Collected data
◇ ◇ ◇ ◇ ◇ ◇ ◇
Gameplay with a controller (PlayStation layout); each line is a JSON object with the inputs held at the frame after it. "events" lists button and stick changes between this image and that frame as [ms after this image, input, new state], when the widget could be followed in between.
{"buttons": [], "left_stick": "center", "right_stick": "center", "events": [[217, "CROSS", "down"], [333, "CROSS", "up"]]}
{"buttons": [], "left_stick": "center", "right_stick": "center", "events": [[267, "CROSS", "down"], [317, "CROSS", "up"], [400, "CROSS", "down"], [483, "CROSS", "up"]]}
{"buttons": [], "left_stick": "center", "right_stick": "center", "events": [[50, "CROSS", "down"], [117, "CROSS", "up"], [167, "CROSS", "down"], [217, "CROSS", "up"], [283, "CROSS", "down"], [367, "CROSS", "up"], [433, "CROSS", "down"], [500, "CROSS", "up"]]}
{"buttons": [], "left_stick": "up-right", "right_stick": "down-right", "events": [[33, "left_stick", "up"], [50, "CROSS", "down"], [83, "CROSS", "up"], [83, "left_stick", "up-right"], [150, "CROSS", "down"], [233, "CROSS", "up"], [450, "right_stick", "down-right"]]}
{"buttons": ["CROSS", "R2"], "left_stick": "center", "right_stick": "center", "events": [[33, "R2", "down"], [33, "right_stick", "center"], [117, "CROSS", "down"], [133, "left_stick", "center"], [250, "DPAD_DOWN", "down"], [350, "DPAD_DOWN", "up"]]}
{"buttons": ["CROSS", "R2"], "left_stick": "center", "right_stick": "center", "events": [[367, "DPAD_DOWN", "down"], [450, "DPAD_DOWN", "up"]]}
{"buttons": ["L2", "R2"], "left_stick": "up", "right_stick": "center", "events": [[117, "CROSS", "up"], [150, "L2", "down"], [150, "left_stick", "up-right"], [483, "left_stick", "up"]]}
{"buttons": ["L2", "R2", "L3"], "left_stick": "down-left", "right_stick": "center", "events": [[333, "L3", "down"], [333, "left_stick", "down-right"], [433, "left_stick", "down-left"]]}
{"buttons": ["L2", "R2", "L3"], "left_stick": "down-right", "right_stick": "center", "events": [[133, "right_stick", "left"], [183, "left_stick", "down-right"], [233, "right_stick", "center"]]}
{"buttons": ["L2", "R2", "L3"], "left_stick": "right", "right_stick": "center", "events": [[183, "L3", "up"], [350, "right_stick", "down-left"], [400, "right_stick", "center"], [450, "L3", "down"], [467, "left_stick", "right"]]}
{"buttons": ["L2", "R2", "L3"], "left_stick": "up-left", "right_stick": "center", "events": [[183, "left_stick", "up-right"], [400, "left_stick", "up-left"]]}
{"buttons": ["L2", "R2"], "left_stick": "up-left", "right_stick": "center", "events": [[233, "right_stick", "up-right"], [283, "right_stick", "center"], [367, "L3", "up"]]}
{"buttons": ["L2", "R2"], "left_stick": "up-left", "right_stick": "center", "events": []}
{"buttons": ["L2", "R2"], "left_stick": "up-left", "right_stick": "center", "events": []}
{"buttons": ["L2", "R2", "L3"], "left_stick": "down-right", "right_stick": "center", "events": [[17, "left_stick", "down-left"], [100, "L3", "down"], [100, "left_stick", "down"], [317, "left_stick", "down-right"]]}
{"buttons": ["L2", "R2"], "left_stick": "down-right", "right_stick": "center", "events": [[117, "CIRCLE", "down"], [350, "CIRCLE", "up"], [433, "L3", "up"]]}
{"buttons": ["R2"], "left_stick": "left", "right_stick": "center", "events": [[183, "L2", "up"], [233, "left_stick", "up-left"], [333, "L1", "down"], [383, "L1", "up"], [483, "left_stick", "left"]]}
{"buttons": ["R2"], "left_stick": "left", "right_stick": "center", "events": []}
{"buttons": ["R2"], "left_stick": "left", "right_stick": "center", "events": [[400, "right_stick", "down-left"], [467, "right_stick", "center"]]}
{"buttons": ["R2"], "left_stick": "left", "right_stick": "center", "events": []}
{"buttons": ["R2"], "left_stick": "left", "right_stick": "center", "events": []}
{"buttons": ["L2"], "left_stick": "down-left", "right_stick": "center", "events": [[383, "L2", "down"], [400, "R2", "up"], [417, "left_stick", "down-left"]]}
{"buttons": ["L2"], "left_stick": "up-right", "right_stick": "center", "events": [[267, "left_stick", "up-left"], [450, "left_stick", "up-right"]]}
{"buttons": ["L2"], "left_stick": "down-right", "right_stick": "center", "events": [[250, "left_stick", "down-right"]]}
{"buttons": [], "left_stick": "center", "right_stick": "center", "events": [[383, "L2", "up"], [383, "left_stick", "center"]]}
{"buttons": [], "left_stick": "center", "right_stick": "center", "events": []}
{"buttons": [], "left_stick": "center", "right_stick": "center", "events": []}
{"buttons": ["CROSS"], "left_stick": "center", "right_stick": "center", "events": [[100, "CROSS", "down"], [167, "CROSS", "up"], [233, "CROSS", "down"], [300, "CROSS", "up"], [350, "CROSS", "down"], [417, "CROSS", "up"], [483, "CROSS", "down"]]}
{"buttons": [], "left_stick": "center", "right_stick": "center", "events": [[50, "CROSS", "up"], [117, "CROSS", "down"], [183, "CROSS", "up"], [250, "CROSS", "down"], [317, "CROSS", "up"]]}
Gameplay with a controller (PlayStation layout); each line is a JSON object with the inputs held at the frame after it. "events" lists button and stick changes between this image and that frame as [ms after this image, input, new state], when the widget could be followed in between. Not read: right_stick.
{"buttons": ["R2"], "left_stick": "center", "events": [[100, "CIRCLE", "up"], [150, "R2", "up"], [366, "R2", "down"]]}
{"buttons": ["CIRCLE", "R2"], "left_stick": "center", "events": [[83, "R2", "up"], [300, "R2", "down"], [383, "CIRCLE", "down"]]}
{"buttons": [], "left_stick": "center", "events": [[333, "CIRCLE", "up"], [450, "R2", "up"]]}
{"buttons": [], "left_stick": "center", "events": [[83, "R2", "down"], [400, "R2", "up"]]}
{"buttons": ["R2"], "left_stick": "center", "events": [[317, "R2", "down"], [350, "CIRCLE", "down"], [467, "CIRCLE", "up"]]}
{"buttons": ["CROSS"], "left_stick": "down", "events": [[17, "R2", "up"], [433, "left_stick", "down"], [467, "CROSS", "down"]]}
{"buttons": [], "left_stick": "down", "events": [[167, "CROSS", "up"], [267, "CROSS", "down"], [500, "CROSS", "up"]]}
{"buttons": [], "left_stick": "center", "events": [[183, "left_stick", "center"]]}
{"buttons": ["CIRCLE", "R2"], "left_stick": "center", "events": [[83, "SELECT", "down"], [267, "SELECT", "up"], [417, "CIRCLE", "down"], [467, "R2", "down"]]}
◇ ◇ ◇ ◇ ◇ ◇ ◇
*WHAT YOU HAVE TO DO*. Each record above should be returned exactly as written.

*FINISHED EXERCISE*.
Gameplay with a controller (PlayStation layout); each line is a JSON object with the inputs held at the frame after it. "events" lists button and stick changes between this image and that frame as [ms after this image, input, new state], when the widget could be followed in between.
{"buttons": [], "left_stick": "center", "right_stick": "center", "events": [[217, "CROSS", "down"], [333, "CROSS", "up"]]}
{"buttons": [], "left_stick": "center", "right_stick": "center", "events": [[267, "CROSS", "down"], [317, "CROSS", "up"], [400, "CROSS", "down"], [483, "CROSS", "up"]]}
{"buttons": [], "left_stick": "center", "right_stick": "center", "events": [[50, "CROSS", "down"], [117, "CROSS", "up"], [167, "CROSS", "down"], [217, "CROSS", "up"], [283, "CROSS", "down"], [367, "CROSS", "up"], [433, "CROSS", "down"], [500, "CROSS", "up"]]}
{"buttons": [], "left_stick": "up-right", "right_stick": "down-right", "events": [[33, "left_stick", "up"], [50, "CROSS", "down"], [83, "CROSS", "up"], [83, "left_stick", "up-right"], [150, "CROSS", "down"], [233, "CROSS", "up"], [450, "right_stick", "down-right"]]}
{"buttons": ["CROSS", "R2"], "left_stick": "center", "right_stick": "center", "events": [[33, "R2", "down"], [33, "right_stick", "center"], [117, "CROSS", "down"], [133, "left_stick", "center"], [250, "DPAD_DOWN", "down"], [350, "DPAD_DOWN", "up"]]}
{"buttons": ["CROSS", "R2"], "left_stick": "center", "right_stick": "center", "events": [[367, "DPAD_DOWN", "down"], [450, "DPAD_DOWN", "up"]]}
{"buttons": ["L2", "R2"], "left_stick": "up", "right_stick": "center", "events": [[117, "CROSS", "up"], [150, "L2", "down"], [150, "left_stick", "up-right"], [483, "left_stick", "up"]]}
{"buttons": ["L2", "R2", "L3"], "left_stick": "down-left", "right_stick": "center", "events": [[333, "L3", "down"], [333, "left_stick", "down-right"], [433, "left_stick", "down-left"]]}
{"buttons": ["L2", "R2", "L3"], "left_stick": "down-right", "right_stick": "center", "events": [[133, "right_stick", "left"], [183, "left_stick", "down-right"], [233, "right_stick", "center"]]}
{"buttons": ["L2", "R2", "L3"], "left_stick": "right", "right_stick": "center", "events": [[183, "L3", "up"], [350, "right_stick", "down-left"], [400, "right_stick", "center"], [450, "L3", "down"], [467, "left_stick", "right"]]}
{"buttons": ["L2", "R2", "L3"], "left_stick": "up-left", "right_stick": "center", "events": [[183, "left_stick", "up-right"], [400, "left_stick", "up-left"]]}
{"buttons": ["L2", "R2"], "left_stick": "up-left", "right_stick": "center", "events": [[233, "right_stick", "up-right"], [283, "right_stick", "center"], [367, "L3", "up"]]}
{"buttons": ["L2", "R2"], "left_stick": "up-left", "right_stick": "center", "events": []}
{"buttons": ["L2", "R2"], "left_stick": "up-left", "right_stick": "center", "events": []}
{"buttons": ["L2", "R2", "L3"], "left_stick": "down-right", "right_stick": "center", "events": [[17, "left_stick", "down-left"], [100, "L3", "down"], [100, "left_stick", "down"], [317, "left_stick", "down-right"]]}
{"buttons": ["L2", "R2"], "left_stick": "down-right", "right_stick": "center", "events": [[117, "CIRCLE", "down"], [350, "CIRCLE", "up"], [433, "L3", "up"]]}
{"buttons": ["R2"], "left_stick": "left", "right_stick": "center", "events": [[183, "L2", "up"], [233, "left_stick", "up-left"], [333, "L1", "down"], [383, "L1", "up"], [483, "left_stick", "left"]]}
{"buttons": ["R2"], "left_stick": "left", "right_stick": "center", "events": []}
{"buttons": ["R2"], "left_stick": "left", "right_stick": "center", "events": [[400, "right_stick", "down-left"], [467, "right_stick", "center"]]}
{"buttons": ["R2"], "left_stick": "left", "right_stick": "center", "events": []}
{"buttons": ["R2"], "left_stick": "left", "right_stick": "center", "events": []}
{"buttons": ["L2"], "left_stick": "down-left", "right_stick": "center", "events": [[383, "L2", "down"], [400, "R2", "up"], [417, "left_stick", "down-left"]]}
{"buttons": ["L2"], "left_stick": "up-right", "right_stick": "center", "events": [[267, "left_stick", "up-left"], [450, "left_stick", "up-right"]]}
{"buttons": ["L2"], "left_stick": "down-right", "right_stick": "center", "events": [[250, "left_stick", "down-right"]]}
{"buttons": [], "left_stick": "center", "right_stick": "center", "events": [[383, "L2", "up"], [383, "left_stick", "center"]]}
{"buttons": [], "left_stick": "center", "right_stick": "center", "events": []}
{"buttons": [], "left_stick": "center", "right_stick": "center", "events": []}
{"buttons": ["CROSS"], "left_stick": "center", "right_stick": "center", "events": [[100, "CROSS", "down"], [167, "CROSS", "up"], [233, "CROSS", "down"], [300, "CROSS", "up"], [350, "CROSS", "down"], [417, "CROSS", "up"], [483, "CROSS", "down"]]}
{"buttons": [], "left_stick": "center", "right_stick": "center", "events": [[50, "CROSS", "up"], [117, "CROSS", "down"], [183, "CROSS", "up"], [250, "CROSS", "down"], [317, "CROSS", "up"]]}
Gameplay with a controller (PlayStation layout); each line is a JSON object with the inputs held at the frame after it. "events" lists button and stick changes between this image and that frame as [ms after this image, input, new state], when the widget could be followed in between. Not read: right_stick.
{"buttons": ["R2"], "left_stick": "center", "events": [[100, "CIRCLE", "up"], [150, "R2", "up"], [366, "R2", "down"]]}
{"buttons": ["CIRCLE", "R2"], "left_stick": "center", "events": [[83, "R2", "up"], [300, "R2", "down"], [383, "CIRCLE", "down"]]}
{"buttons": [], "left_stick": "center", "events": [[333, "CIRCLE", "up"], [450, "R2", "up"]]}
{"buttons": [], "left_stick": "center", "events": [[83, "R2", "down"], [400, "R2", "up"]]}
{"buttons": ["R2"], "left_stick": "center", "events": [[317, "R2", "down"], [350, "CIRCLE", "down"], [467, "CIRCLE", "up"]]}
{"buttons": ["CROSS"], "left_stick": "down", "events": [[17, "R2", "up"], [433, "left_stick", "down"], [467, "CROSS", "down"]]}
{"buttons": [], "left_stick": "down", "events": [[167, "CROSS", "up"], [267, "CROSS", "down"], [500, "CROSS", "up"]]}
{"buttons": [], "left_stick": "center", "events": [[183, "left_stick", "center"]]}
{"buttons": ["CIRCLE", "R2"], "left_stick": "center", "events": [[83, "SELECT", "down"], [267, "SELECT", "up"], [417, "CIRCLE", "down"], [467, "R2", "down"]]}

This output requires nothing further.